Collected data
- - -

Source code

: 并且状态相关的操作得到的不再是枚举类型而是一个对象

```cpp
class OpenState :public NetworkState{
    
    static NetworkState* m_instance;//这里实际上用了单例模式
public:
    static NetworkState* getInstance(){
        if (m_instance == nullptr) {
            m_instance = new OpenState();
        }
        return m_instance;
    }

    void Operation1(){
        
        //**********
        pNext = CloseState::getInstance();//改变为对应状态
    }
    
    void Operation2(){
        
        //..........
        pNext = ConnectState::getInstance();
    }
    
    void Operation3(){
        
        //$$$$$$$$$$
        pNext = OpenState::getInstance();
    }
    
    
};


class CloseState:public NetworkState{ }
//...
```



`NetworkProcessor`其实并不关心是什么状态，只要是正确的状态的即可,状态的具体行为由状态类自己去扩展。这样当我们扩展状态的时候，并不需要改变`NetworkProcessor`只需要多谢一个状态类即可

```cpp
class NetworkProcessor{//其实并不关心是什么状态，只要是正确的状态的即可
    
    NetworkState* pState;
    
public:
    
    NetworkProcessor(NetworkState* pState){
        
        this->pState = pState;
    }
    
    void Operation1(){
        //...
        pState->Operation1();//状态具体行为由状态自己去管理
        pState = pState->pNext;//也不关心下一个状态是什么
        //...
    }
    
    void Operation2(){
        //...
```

- - -

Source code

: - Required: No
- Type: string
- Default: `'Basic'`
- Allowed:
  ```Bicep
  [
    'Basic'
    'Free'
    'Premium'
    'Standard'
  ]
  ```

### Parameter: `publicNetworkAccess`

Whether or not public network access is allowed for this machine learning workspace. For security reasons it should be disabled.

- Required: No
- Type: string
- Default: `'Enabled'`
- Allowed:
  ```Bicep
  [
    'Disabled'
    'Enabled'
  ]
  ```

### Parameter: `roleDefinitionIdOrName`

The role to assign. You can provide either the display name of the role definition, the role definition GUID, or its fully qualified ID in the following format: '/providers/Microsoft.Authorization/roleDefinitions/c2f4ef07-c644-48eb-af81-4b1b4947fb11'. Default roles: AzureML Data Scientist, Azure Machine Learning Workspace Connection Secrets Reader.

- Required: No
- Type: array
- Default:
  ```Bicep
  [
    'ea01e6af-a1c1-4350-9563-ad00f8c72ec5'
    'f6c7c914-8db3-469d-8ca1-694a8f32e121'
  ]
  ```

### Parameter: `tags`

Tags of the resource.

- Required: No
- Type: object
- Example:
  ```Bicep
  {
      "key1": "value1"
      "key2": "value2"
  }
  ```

- - -

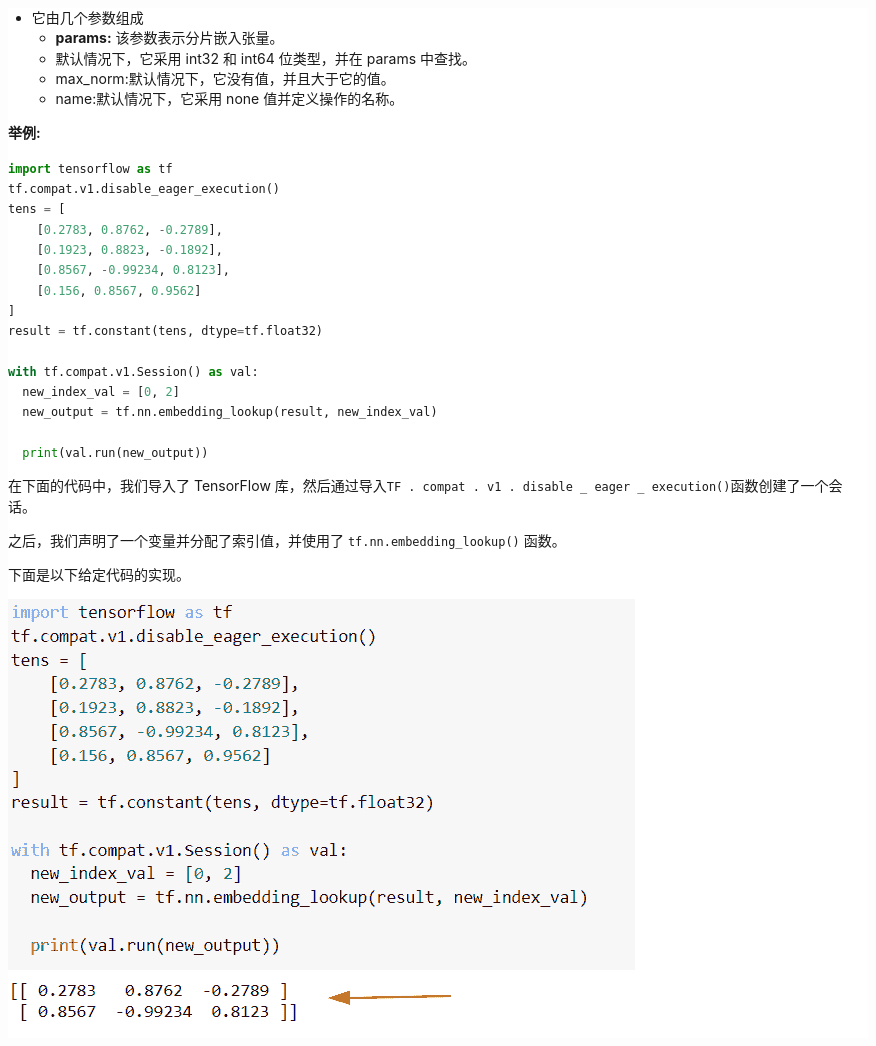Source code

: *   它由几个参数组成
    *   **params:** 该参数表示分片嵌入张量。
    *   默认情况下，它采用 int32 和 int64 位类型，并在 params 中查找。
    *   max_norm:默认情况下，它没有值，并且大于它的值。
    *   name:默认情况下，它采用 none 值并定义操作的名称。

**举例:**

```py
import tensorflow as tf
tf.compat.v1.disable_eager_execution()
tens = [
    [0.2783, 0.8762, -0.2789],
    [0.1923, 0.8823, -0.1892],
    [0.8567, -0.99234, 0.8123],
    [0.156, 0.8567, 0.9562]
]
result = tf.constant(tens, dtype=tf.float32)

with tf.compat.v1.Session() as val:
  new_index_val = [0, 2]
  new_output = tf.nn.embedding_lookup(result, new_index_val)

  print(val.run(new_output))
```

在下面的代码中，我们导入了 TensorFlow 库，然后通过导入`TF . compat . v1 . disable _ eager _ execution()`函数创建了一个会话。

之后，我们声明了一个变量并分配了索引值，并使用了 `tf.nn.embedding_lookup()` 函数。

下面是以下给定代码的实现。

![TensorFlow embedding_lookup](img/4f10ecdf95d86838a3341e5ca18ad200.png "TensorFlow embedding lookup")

- - -

EXERCISE OBJECTIVE
Scan the records for the word "compat", and copy each line where it is found.

SOLUTION TO THE EXERCISE
tf.compat.v1.disable_eager_execution()
with tf.compat.v1.Session() as val:
在下面的代码中，我们导入了 TensorFlow 库，然后通过导入`TF . compat . v1 . disable _ eager _ execution()`函数创建了一个会话。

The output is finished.